The thing is, they’re both quite successful companies with different business models. It’s only since Google shipped Android that we’ve been told we can’t love daddy and other daddy equally.

The chart above is a non-scientific indicator of expectations about the future of both companies.

The “chart” is of the results of an online poll in that CNBC piece from February that asked “How long will Alphabet’s market cap be greater than Apple’s?” Ah! Important question to put to your readers who are all licensed financial analysts and not at all Alphabet fans drawn to a story about their favorite company’s quarterly results. How did the respondering go, CNBC?

Well, they’re glad we asked. 12 percent of respondents said “a week”, 30 percent “a year” and an astounding 39 percent said Alphabet’s market cap would dominate Apple’s for “a decade”. Astounding and, sadly, wrong. Very, very wrong. The prize for being actually correct here in our reality goes to the 5 percent who said “a day”. That’s how long it actually was. One day.

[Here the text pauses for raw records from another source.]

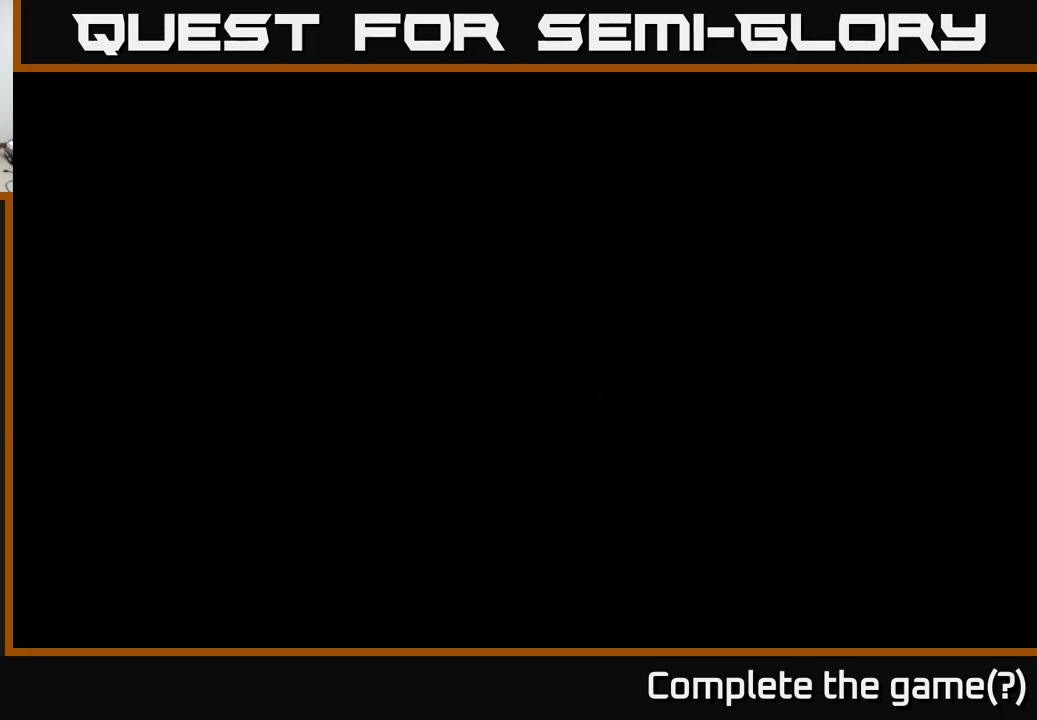
{"buttons": [], "left_stick": "center", "right_stick": "center", "events": []}
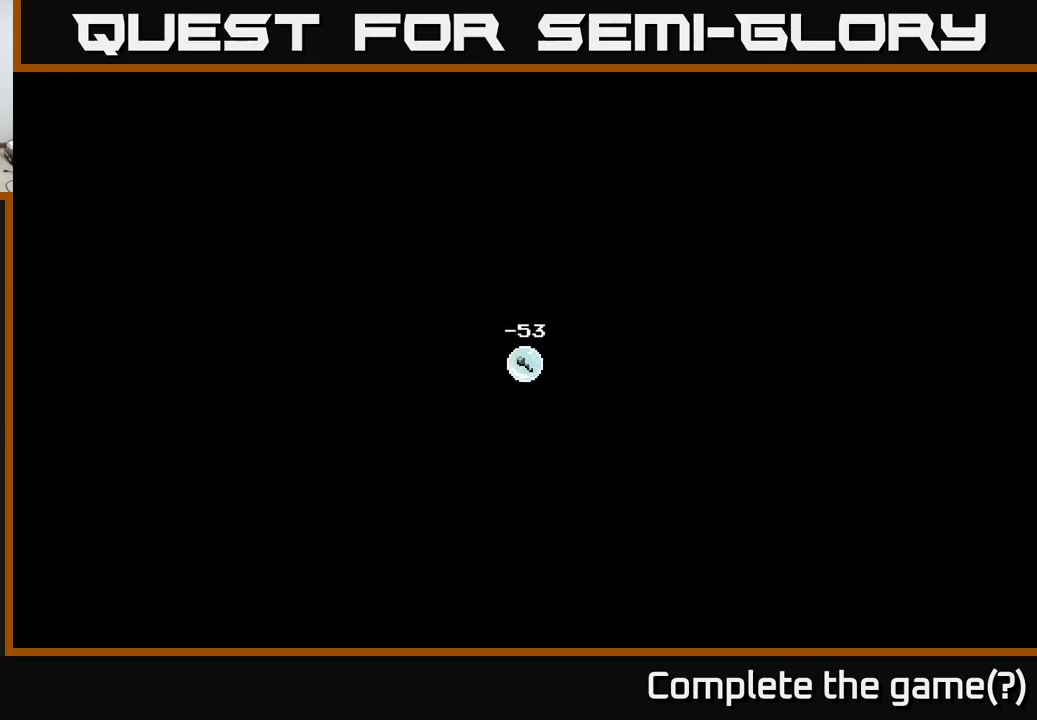
{"buttons": [], "left_stick": "center", "right_stick": "center", "events": []}
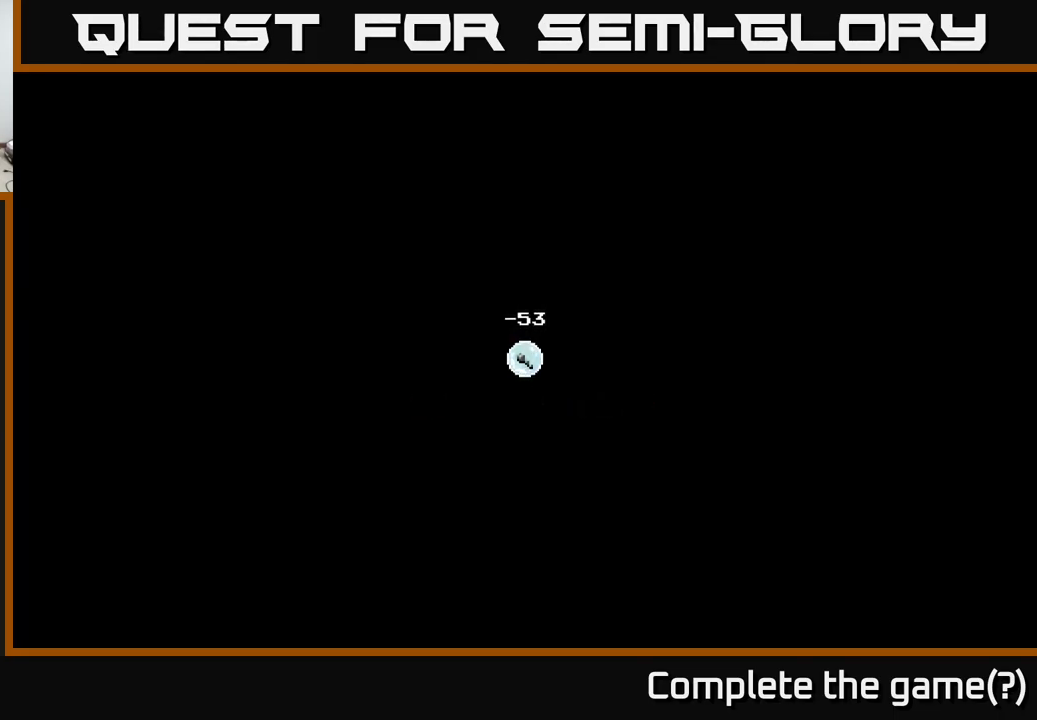
{"buttons": [], "left_stick": "center", "right_stick": "center", "events": []}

But, hey, the poll is still open! If you’re one of the 83 percent of people who vastly over-estimated how long Alphabet’s market cap would top Apple’s, good news! This absolutely meaningless online poll is now so old your browser probably doesn’t remember having replied so you can just go ahead and answer “a day” and, boom, now you’re right.

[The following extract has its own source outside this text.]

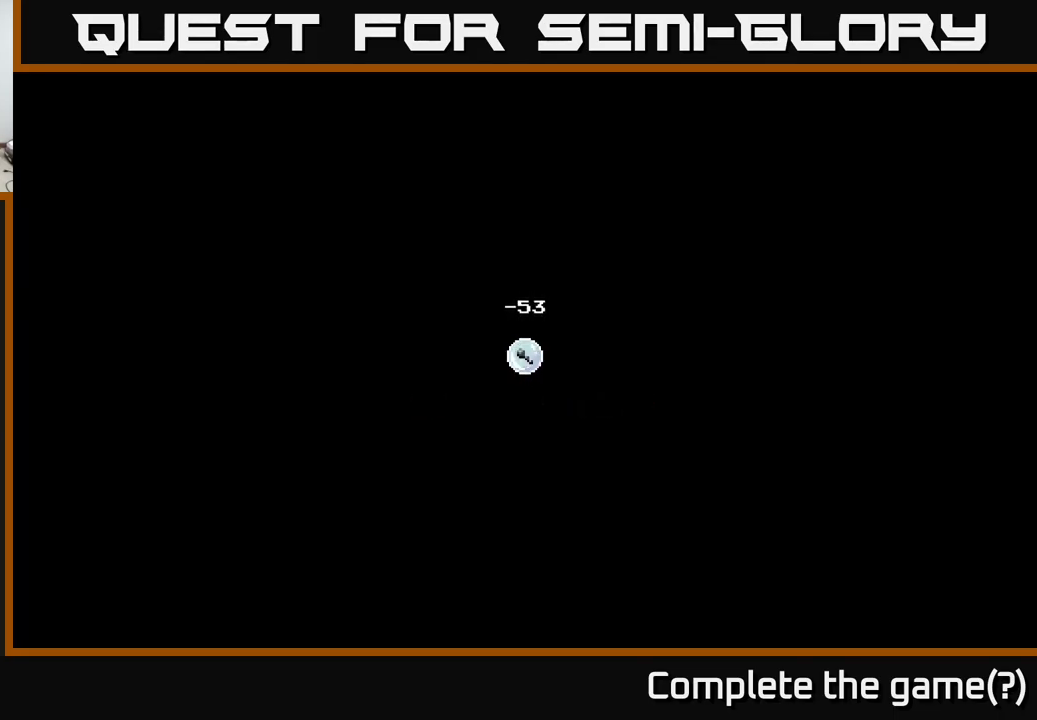
{"buttons": [], "left_stick": "center", "right_stick": "center", "events": []}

The expectations favor Google’s continued growth.

The expectations of a group of non-scientifically chosen people who, it turns out, were fabulously wrong. That’s pretty much the whole Apple vs. anyone argument wrapped up in a neat package, isn’t it?

Patterson notes that shipments of iPhones and Mac were down. For Google, however, everything’s coming up Milhouse.

Alphabet, on the other hand, handily beat expectations…

Uh, well, Apple also “beat expectations”, beating its guidance and Wall Street estimates. But, yeah, its numbers were down from the same quarter the previous year.

Alphabet rode the shift to mobile…

Unlike Apple.


Apple is in a tough spot.

Indeed! It’s hard to say whether it’ll be the billions in revenue or the billions in profit that will kill it first. Still, look for Verizon (market cap $222 billion) to buy Apple (market cap $571 billion) quite soon.

Possibly with bitcoin. Or that Harry Potter money. Hard to say which. Just some currency that is not actually real money.

A smartphone maker would have to try to make a bad Android phone.

Oh, is that how they do it?!

Wait, why do they do that?

Long before AOL lost its lead, many internet users experienced the difference between AOL’s walled garden and the richer open internet.

DING DING DING! Let’s give Patterson 10 points on the Cliché-ometer for “walled garden”, a spin on the Wheel of Misunderstanding and a lifetime supply of Rice-A-Roni, the San Francisco treat, which we will take out of the boxes and dump on him in one giant avalanche of taste.

Apple’s secrecy prevents the company from trying new product designs…


Apple’s obsession with perfect prevents the company from releasing a good product and making it great.

The Macalope is not going to check, he’s just going to assume that Patterson is a huge fan of the Apple Watch which, let’s face it, was probably released a little too soon and follows this paradigm he’s espousing and has, as we all know, received nothing but accolades from Apple’s detractors. So, good advice! Surely, if Apple were to start releasing things that were less polished there would be nothing but positive feedback from that.

While everyone waits for the iPhone 7, Apple’s conquest of television and the Apple Car to be perfected, Google and Facebook are iterating furiously out in the open…

And, yet, somehow Apple continues to make a metric butt-ton of money, far more than either of those companies, and is the one that actually has the larger market cap which is how this conversation started.